• [About this exercise]: Print, unchanged, the line containing "- DHCP Snooping" along with all lines that follow it to the end of the listing.

• [Given records]:
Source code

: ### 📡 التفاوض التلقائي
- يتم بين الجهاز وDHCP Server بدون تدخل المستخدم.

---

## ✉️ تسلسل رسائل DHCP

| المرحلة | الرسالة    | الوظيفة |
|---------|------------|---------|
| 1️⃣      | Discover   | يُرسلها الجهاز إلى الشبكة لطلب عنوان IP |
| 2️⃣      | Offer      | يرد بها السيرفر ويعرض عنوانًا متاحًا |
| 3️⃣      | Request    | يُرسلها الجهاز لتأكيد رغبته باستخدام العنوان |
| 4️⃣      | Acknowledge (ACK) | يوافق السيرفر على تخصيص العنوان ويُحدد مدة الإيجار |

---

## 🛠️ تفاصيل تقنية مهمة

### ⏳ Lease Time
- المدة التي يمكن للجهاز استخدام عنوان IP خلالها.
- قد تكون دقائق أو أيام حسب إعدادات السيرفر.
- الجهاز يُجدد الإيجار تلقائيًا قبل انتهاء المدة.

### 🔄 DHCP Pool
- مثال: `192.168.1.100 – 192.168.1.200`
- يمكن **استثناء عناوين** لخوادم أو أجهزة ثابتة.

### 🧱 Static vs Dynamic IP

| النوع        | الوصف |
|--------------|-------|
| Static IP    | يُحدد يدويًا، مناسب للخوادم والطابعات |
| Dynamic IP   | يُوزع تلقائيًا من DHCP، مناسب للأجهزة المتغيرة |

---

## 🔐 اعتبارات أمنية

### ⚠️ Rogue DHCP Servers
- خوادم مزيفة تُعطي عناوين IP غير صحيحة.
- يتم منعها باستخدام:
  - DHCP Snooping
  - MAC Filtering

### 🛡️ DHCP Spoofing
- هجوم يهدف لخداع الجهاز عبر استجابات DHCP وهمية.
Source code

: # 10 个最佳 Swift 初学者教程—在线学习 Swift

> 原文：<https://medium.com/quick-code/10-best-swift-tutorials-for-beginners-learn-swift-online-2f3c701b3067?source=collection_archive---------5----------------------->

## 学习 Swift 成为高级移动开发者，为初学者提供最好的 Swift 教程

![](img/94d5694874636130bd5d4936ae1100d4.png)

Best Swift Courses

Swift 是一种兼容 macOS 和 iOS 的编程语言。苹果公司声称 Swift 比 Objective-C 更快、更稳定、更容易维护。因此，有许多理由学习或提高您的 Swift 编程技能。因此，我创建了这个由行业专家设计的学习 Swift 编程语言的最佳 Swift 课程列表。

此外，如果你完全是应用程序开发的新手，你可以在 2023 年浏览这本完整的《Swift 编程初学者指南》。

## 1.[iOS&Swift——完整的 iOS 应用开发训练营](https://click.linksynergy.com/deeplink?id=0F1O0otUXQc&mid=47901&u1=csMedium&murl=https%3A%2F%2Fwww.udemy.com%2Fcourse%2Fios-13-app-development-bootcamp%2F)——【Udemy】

• [Your response]:
  - DHCP Snooping
  - MAC Filtering

### 🛡️ DHCP Spoofing
- هجوم يهدف لخداع الجهاز عبر استجابات DHCP وهمية.
Source code

: # 10 个最佳 Swift 初学者教程—在线学习 Swift

> 原文：<https://medium.com/quick-code/10-best-swift-tutorials-for-beginners-learn-swift-online-2f3c701b3067?source=collection_archive---------5----------------------->

## 学习 Swift 成为高级移动开发者，为初学者提供最好的 Swift 教程

![](img/94d5694874636130bd5d4936ae1100d4.png)

Best Swift Courses

Swift 是一种兼容 macOS 和 iOS 的编程语言。苹果公司声称 Swift 比 Objective-C 更快、更稳定、更容易维护。因此，有许多理由学习或提高您的 Swift 编程技能。因此，我创建了这个由行业专家设计的学习 Swift 编程语言的最佳 Swift 课程列表。

此外，如果你完全是应用程序开发的新手，你可以在 2023 年浏览这本完整的《Swift 编程初学者指南》。

## 1.[iOS&Swift——完整的 iOS 应用开发训练营](https://click.linksynergy.com/deeplink?id=0F1O0otUXQc&mid=47901&u1=csMedium&murl=https%3A%2F%2Fwww.udemy.com%2Fcourse%2Fios-13-app-development-bootcamp%2F)——【Udemy】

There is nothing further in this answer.